Application, Predictive Test, and Strategy Implications for a Dynamic Model of Consumer Response

Citation
R. Hauser, John et J. Wisniewski, Kenneth, Application, Predictive Test, and Strategy Implications for a Dynamic Model of Consumer Response, Marketing science , 1(2), 1982, pp. 143-179
Journal title
ISSN journal
07322399
Volume
1
Issue
2
Year of publication
1982
Pages
143 - 179
Database
ACNP
SICI code
Abstract
This paper describes and evaluates the application of a dynamic stochastic model of consumer response. The model describes, then forecasts, how consumers respond to a new transportation service and to the marketing strategies used during its introduction.

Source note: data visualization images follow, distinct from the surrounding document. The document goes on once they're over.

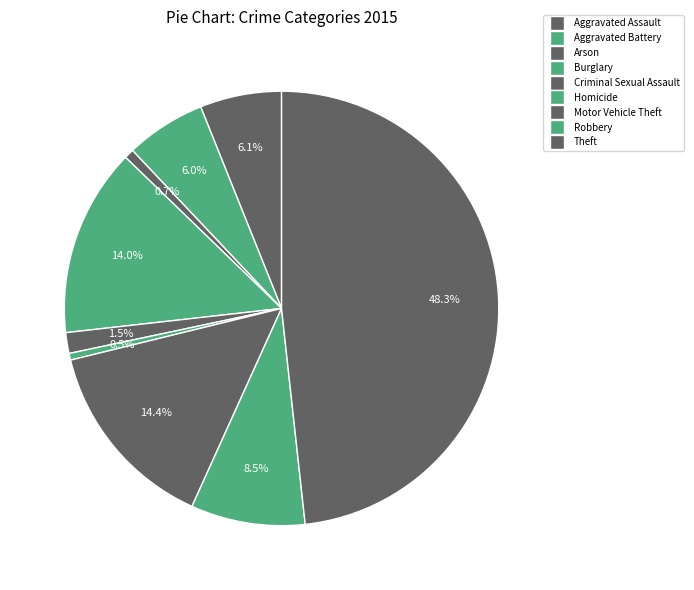

What is the largest slice in the pie chart?

Theft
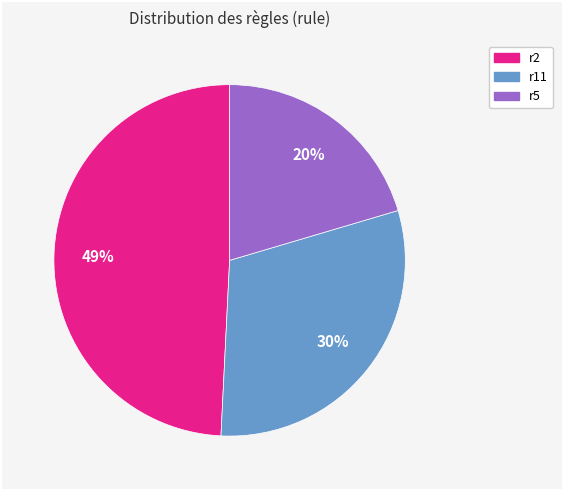

Between r5 and r11, which is larger?

r11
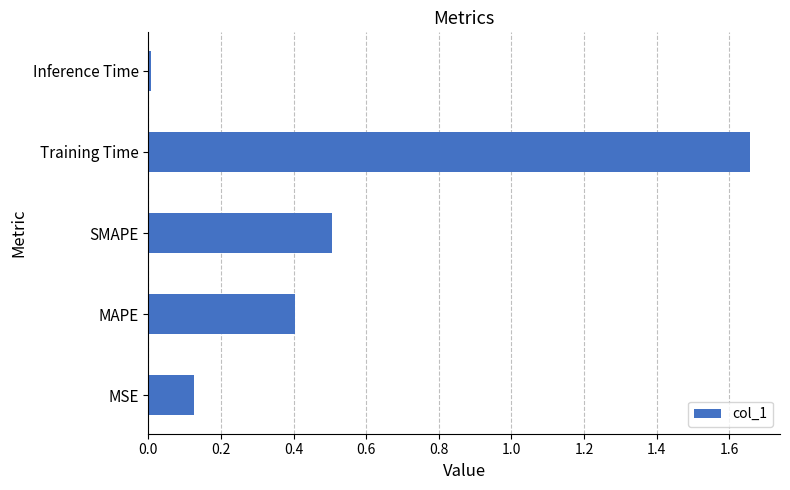

Does the chart contain stacked bars?

No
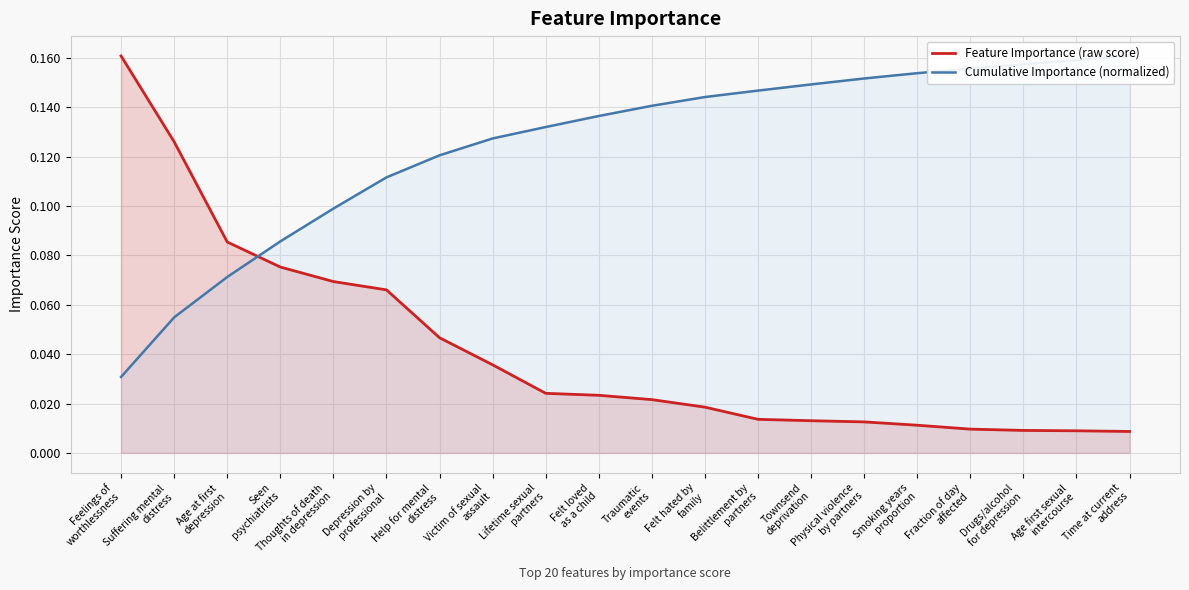

Reading right to left, list all the values displayed in this chart.

Feature Importance (raw score): 0.0	0.0	0.0	0.0	0.0	0.0	0.0	0.0	0.0	0.0	0.0	0.0	0.0	0.0	0.1	0.1	0.1	0.1	0.1	0.2
Cumulative Importance (normalized): 0.2	0.2	0.2	0.2	0.2	0.2	0.1	0.1	0.1	0.1	0.1	0.1	0.1	0.1	0.1	0.1	0.1	0.1	0.1	0.0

The model is estimated on survey data during the first 11 weeks of service. Forecasts over the next 19 weeks are then compared to actual ridership as measured by dispatch records. The model is simple. At any point in time, consumers are described by a set of 'behavioral states', indicating (1) whether they are aware of the new service (DART) and (2) what mode of transportation was used for their last trip. Behavior is described by movement among behavioral states. E.G., If a car user tries DART, he makes a transition from 'car used for last trip' to 'DART used for last trip'. The transition probabilities and the rate of transition are dependent on marketing strategies (direct mail, publicity), word of mouth, consumer perceptions, availability of a mode, and budget allocation to transportation. The advantages and disadvantages of the model and the measurements are discussed with respect to predictive ability and managerial utility.